FXCM represented to its retail customers that when they traded forex on FXCM’s “No Dealing Desk” platform, FXCM would have no conflict of interest. According to these representations, retail customers’ profits or losses would be irrelevant to FXCM’s bottom line, because FXCM’s role in the customers’ trades was merely as a credit intermediary. According to FXCM, the risk would be borne by banks and other independent “market makers” that provided liquidity to the platform.
Contrary to these representations, FXCM had an undisclosed interest in the market maker that consistently “won” the largest share of FXCM’ s trading volume – and thus was taking positions opposite FXCM’s retail customers. That market maker was an FXCM-backed startup firm that was founded by a former FXCM executive while he was working at FXCM, that operated for the first year of its existence out of FXCM’ s offices, and that shared most of its trading profits with FXCM.
FXCM also made false statements to NFA staff to conceal its role in the creation of its principal market maker as well as the market maker’s owner’s previous role as an FXCM executive.
Mssrs Niv and Ahdout directed and controlled FXCM’ s operations throughout the relevant period and were responsible, directly or indirectly, for violations described herein.

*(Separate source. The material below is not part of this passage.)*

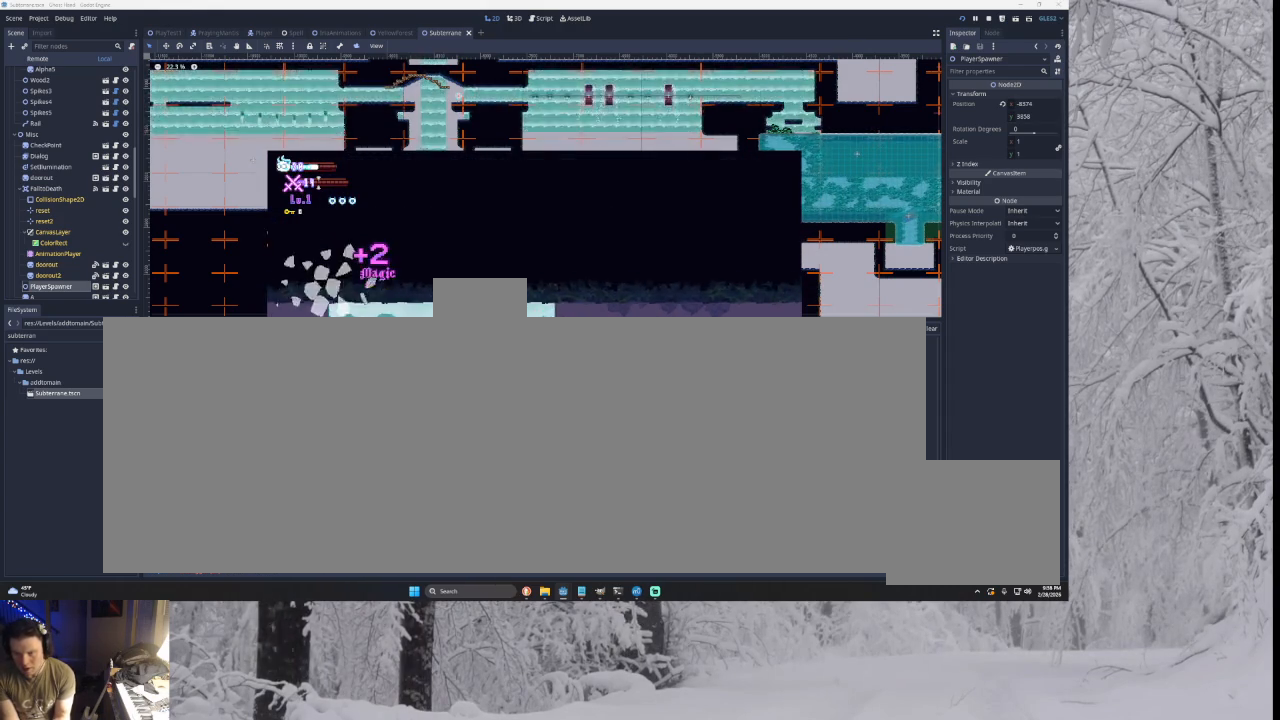
{"buttons": [], "left_stick": "center", "right_stick": "center", "events": [[467, "left_stick", "center"]]}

Niv was responsible, directly or indirectly, for the false statements made to NFA.
FXCM, which was founded in 1999 and became a registered FCM in 2001, provides retail a FX trading environment and acts as counterparty in transactions with its retail customers in which customers can buy one currency and simultaneously sell another, and as of July 31, 2016, FXCM had over 20,000 active retail customer accounts representing more than $170 million in liabilities.
Until approximately 2007, FXCM provided liquidity to its retail forex customers primarily through an internal dealing desk – a division of FXCM that determined the prices offered to customers and held positions opposite customers.

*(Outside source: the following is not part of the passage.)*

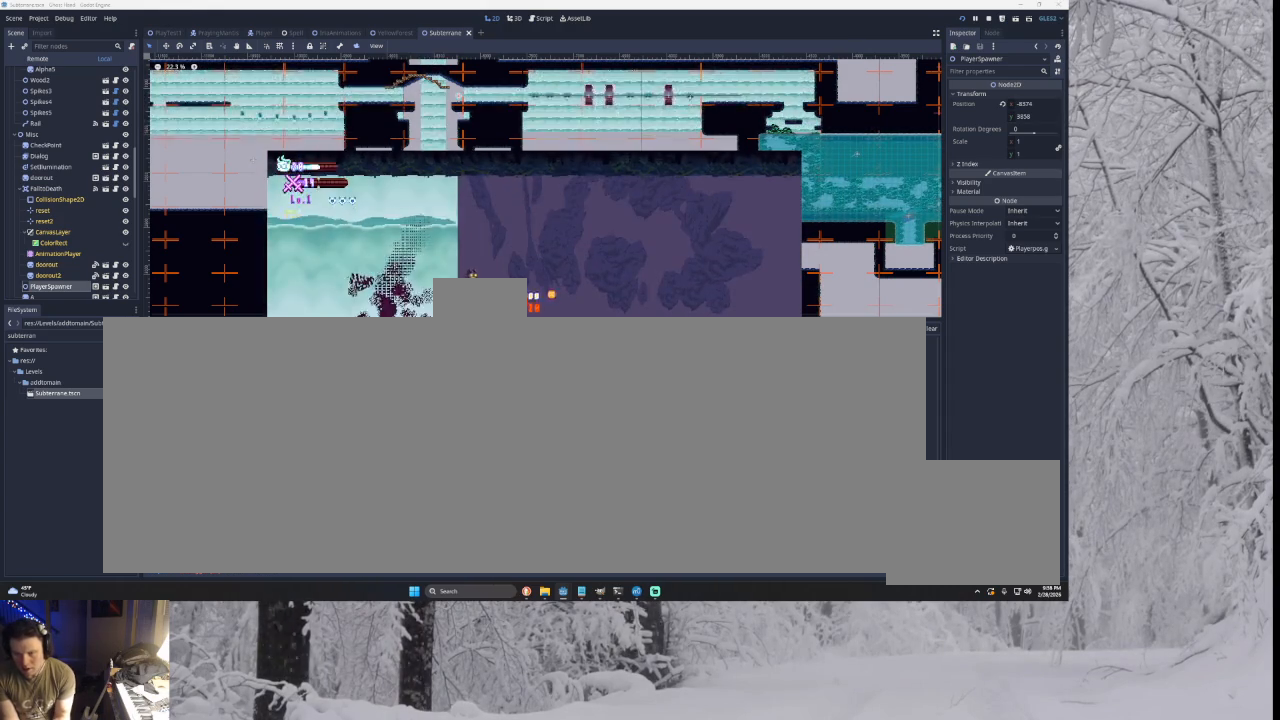
{"buttons": [], "left_stick": "right", "right_stick": "center", "events": []}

In or around 2007, FXCM transitioned from utilizing a dealing desk to transact with customers to using what it termed an “agency” model for the majority of its retail forex customers, which it described to customers as providing “No Dealing Desk” forex trading. (FXCM using its dealing desk to trade with retail customers, by contrast, was referred to as the “principal” model.)
Whereas a dealing desk broker “acts as a market maker” and “may be trading against your position,” FXCM claimed that its agency model “eliminated” that “major conflict of interest” between broker and retail customer.
In FXCM’s agency model, price quotations were provided not by FXCM’s internal dealing desk but by banks and other third-party “market makers” – sometimes also referred to as “liquidity providers” or “LPs.”
FXCM explained its agency model to its customers as follows: “When our customer executes a trade on the best price quotation offered by our FX market makers, we act as a credit intermediary, or riskless principal, simultaneously entering into offsetting trades with both the customer and the FX market maker.”
FXCM claimed that trading on its agency model was different from a dealing desk broker because: “We earn trading fees and commissions by adding a markup to the price provided by the FX market makers and generate our trading revenues based on the volume of transactions, not trading profits or losses.”
FXCM Creates an Algorithmic Trading System to Trade Opposite Customers
In 2009, Niv, Ahdout, and others at FXCM formulated a plan to create an algorithmic trading system – an FXCM computer program that could make markets to FXCM’s customers and thereby either replace or compete with the independent market makers on FXCM’s No Dealing Desk platform.